§ **Exercise brief**: Transcribe the items verbatim, from the line containing "scientific name: Jacquemontia guyanensis" through the end of the items, both ends included. Omit the pictures from your answer.
-- START Data for the task --
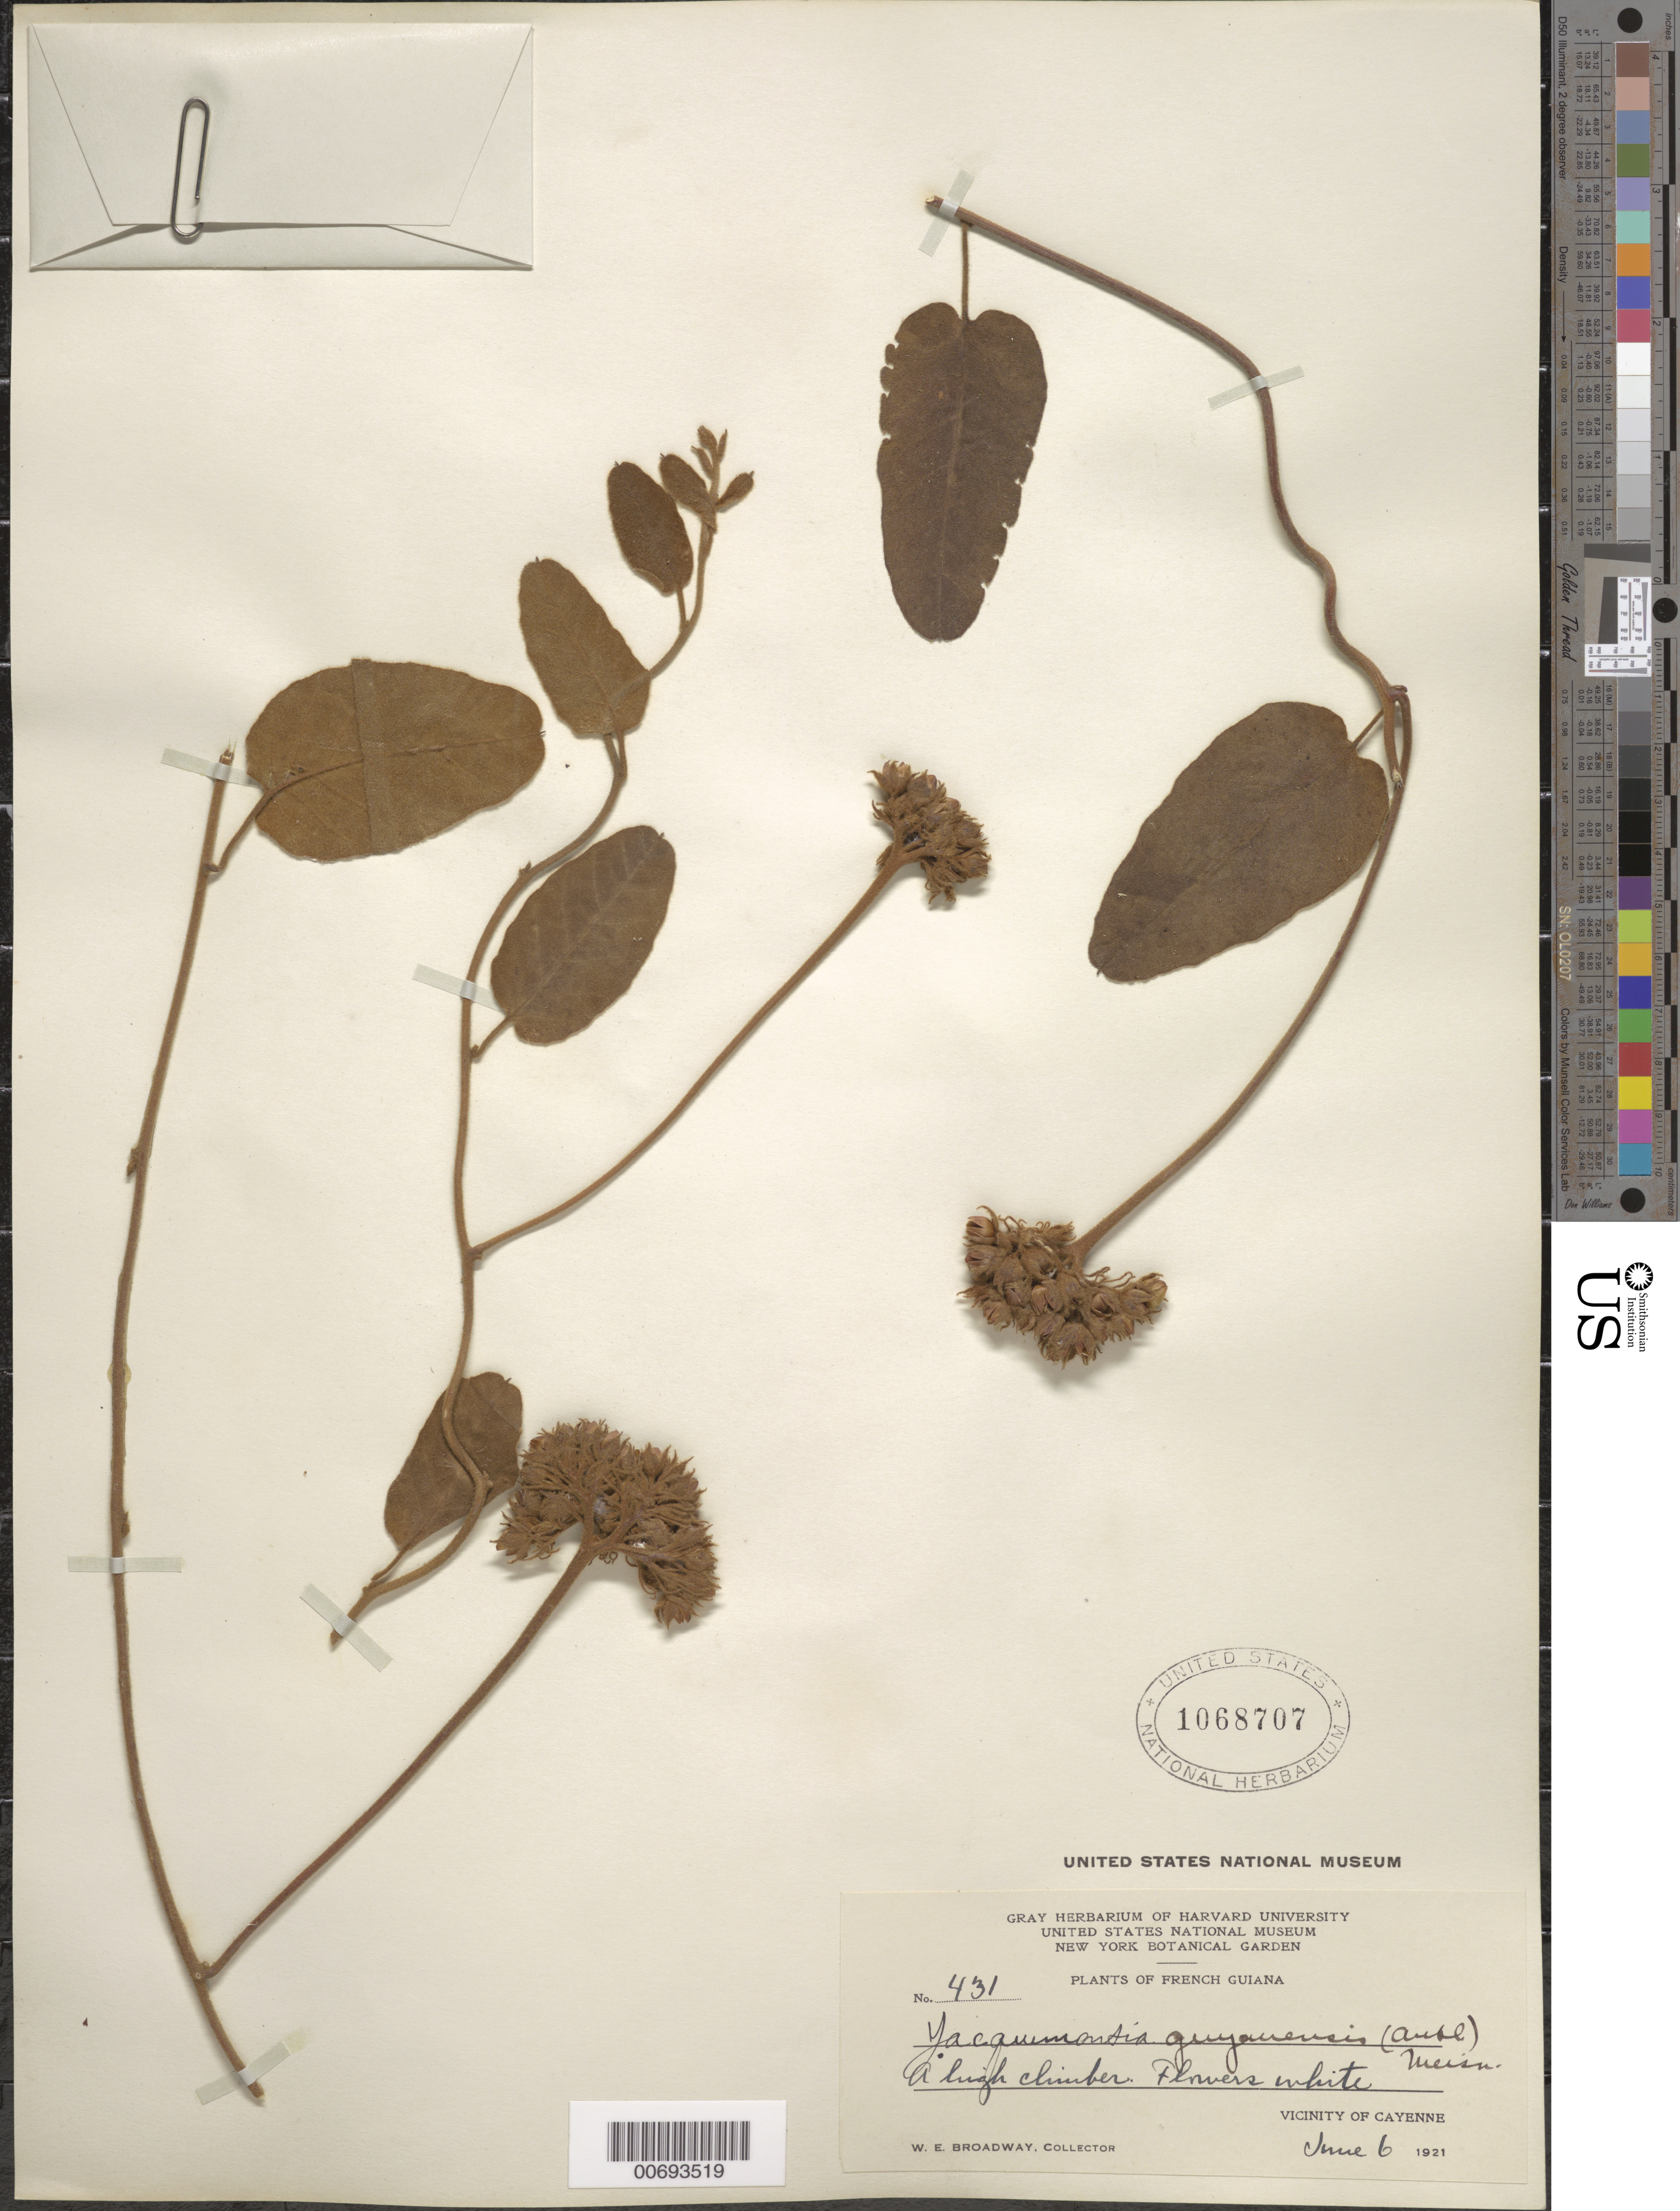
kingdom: Plantae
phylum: Tracheophyta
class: Magnoliopsida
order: Solanales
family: Convolvulaceae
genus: Jacquemontia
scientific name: Jacquemontia guyanensis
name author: (Aubl.) Meisn.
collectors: W. E. Broadway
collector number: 431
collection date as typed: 6-Jun-21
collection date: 1921-06-06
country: French Guiana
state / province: Cayenne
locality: Cayenne, vic.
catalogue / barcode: US 1068707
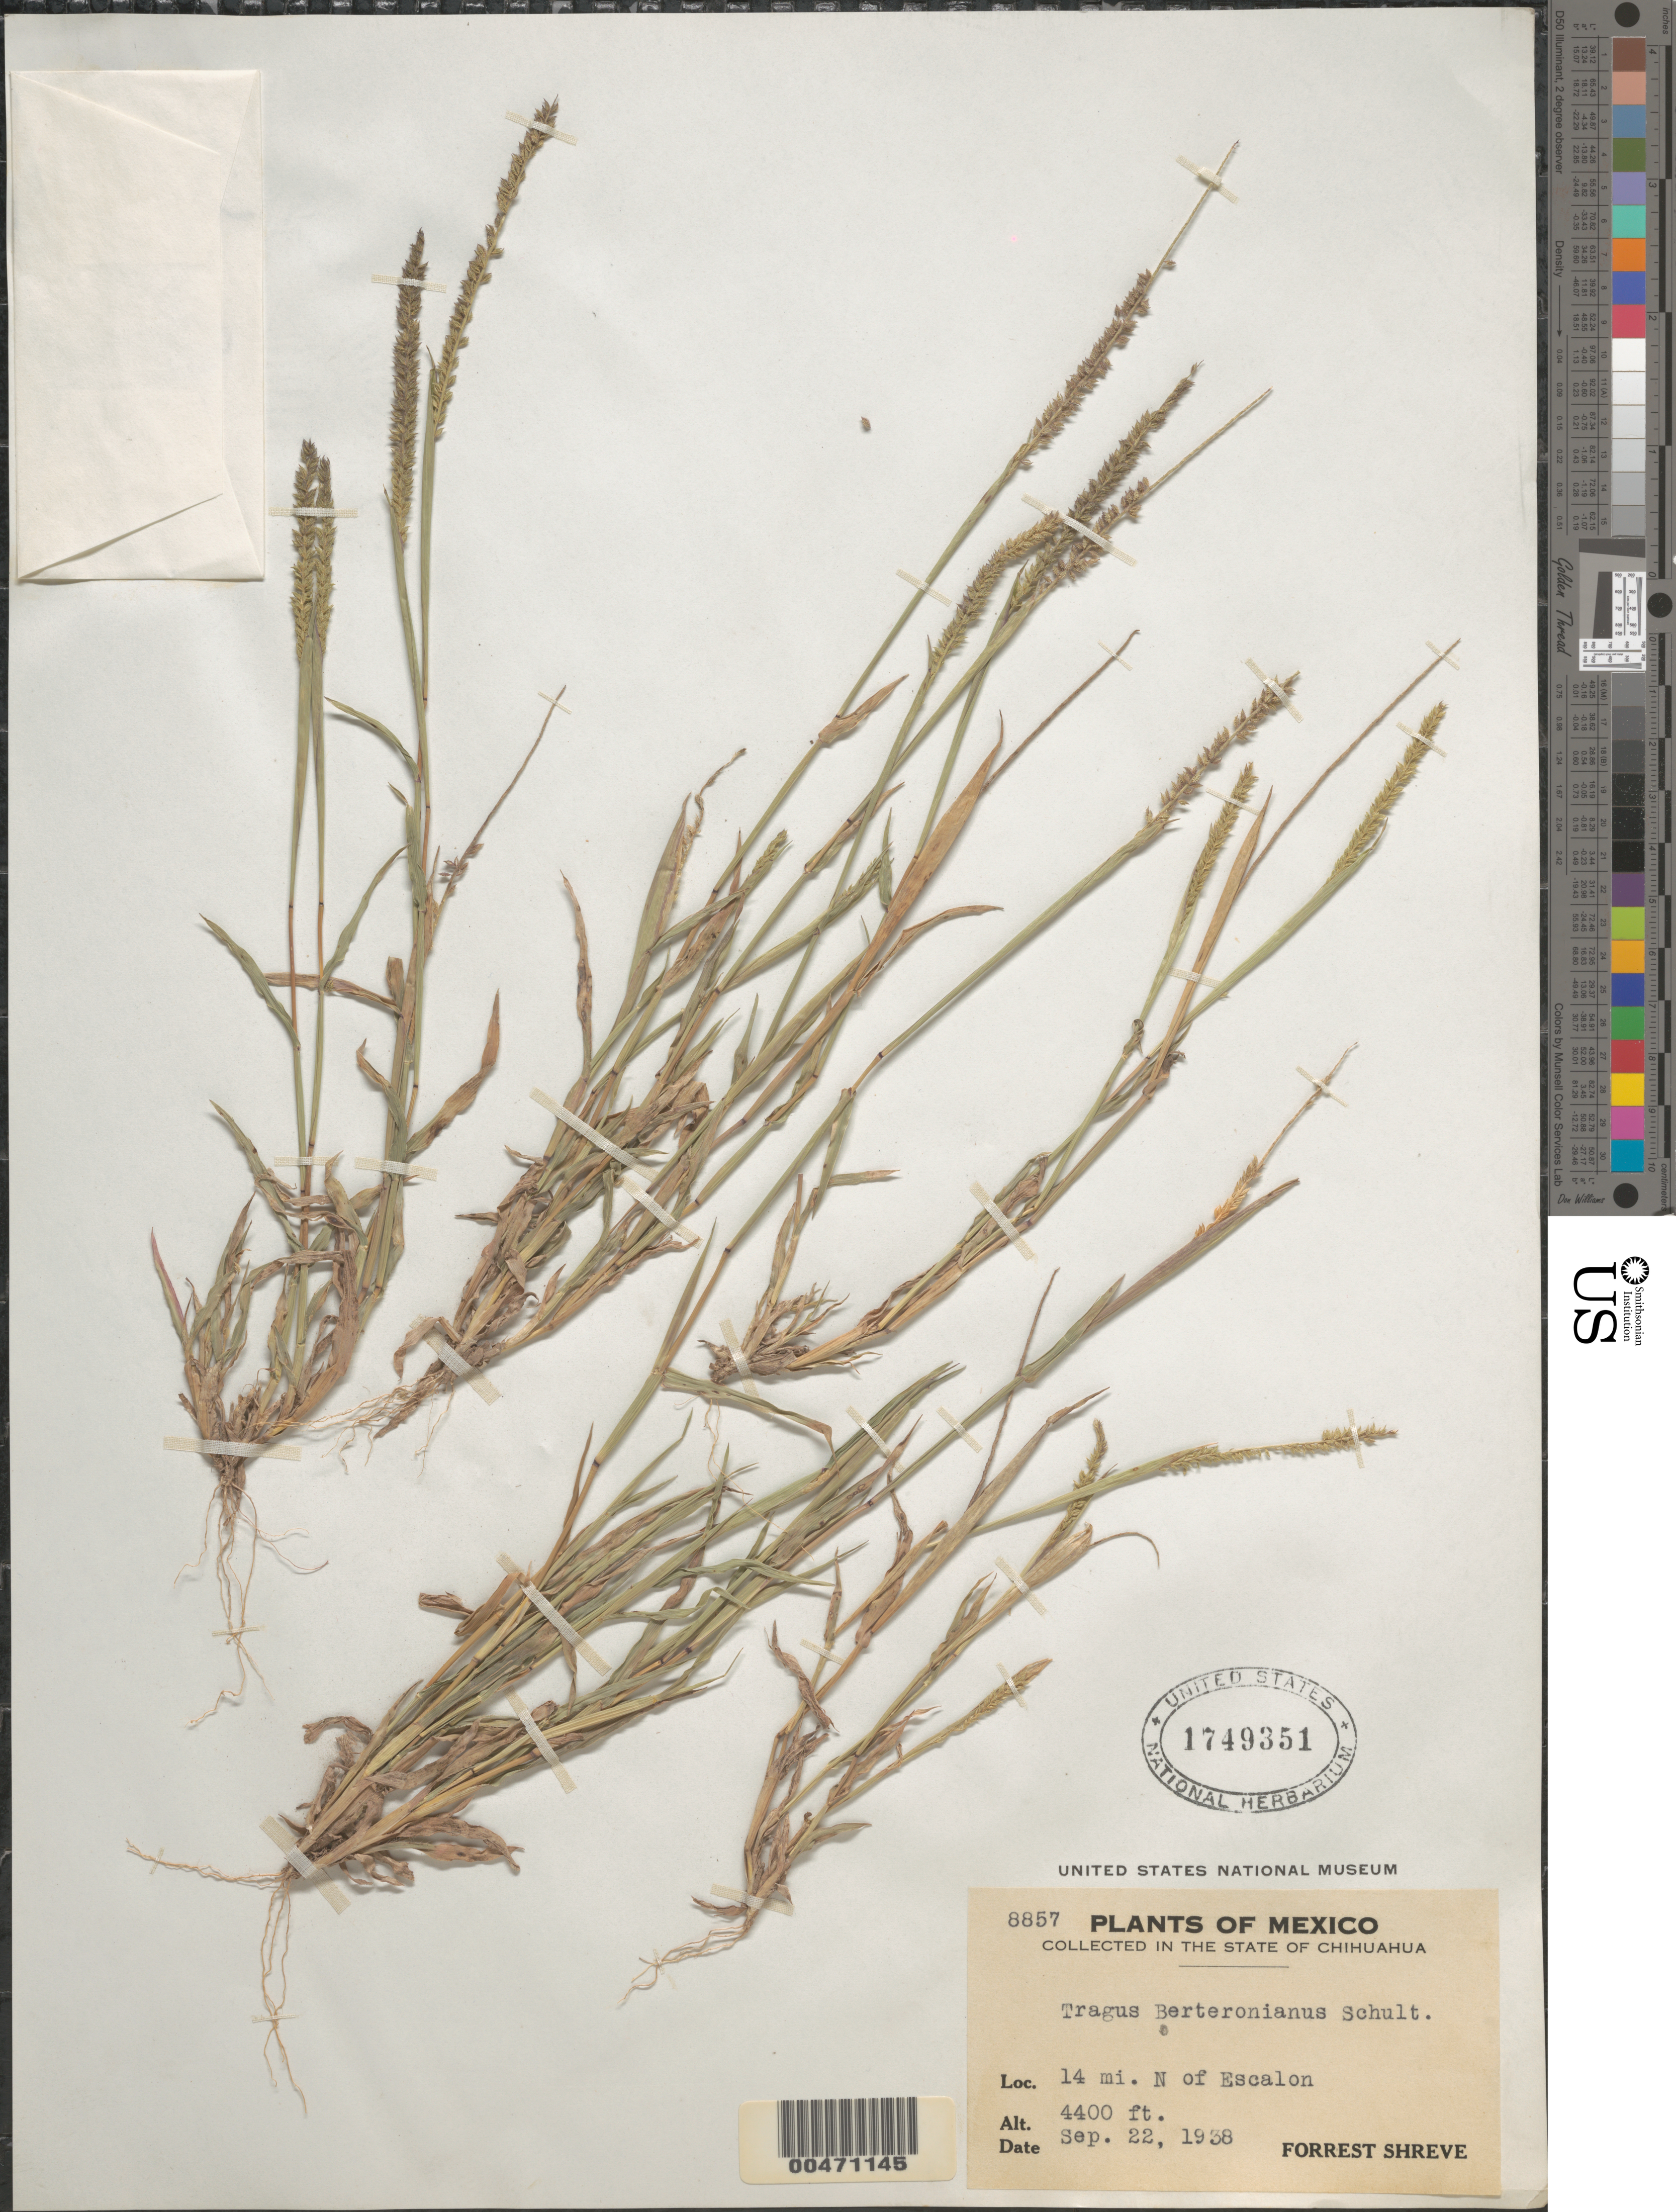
-- END Data for the task --
§ **In response**:
scientific name: Jacquemontia guyanensis
name author: (Aubl.) Meisn.
collectors: W. E. Broadway
collector number: 431
collection date as typed: 6-Jun-21
collection date: 1921-06-06
country: French Guiana
state / province: Cayenne
locality: Cayenne, vic.
catalogue / barcode: US 1068707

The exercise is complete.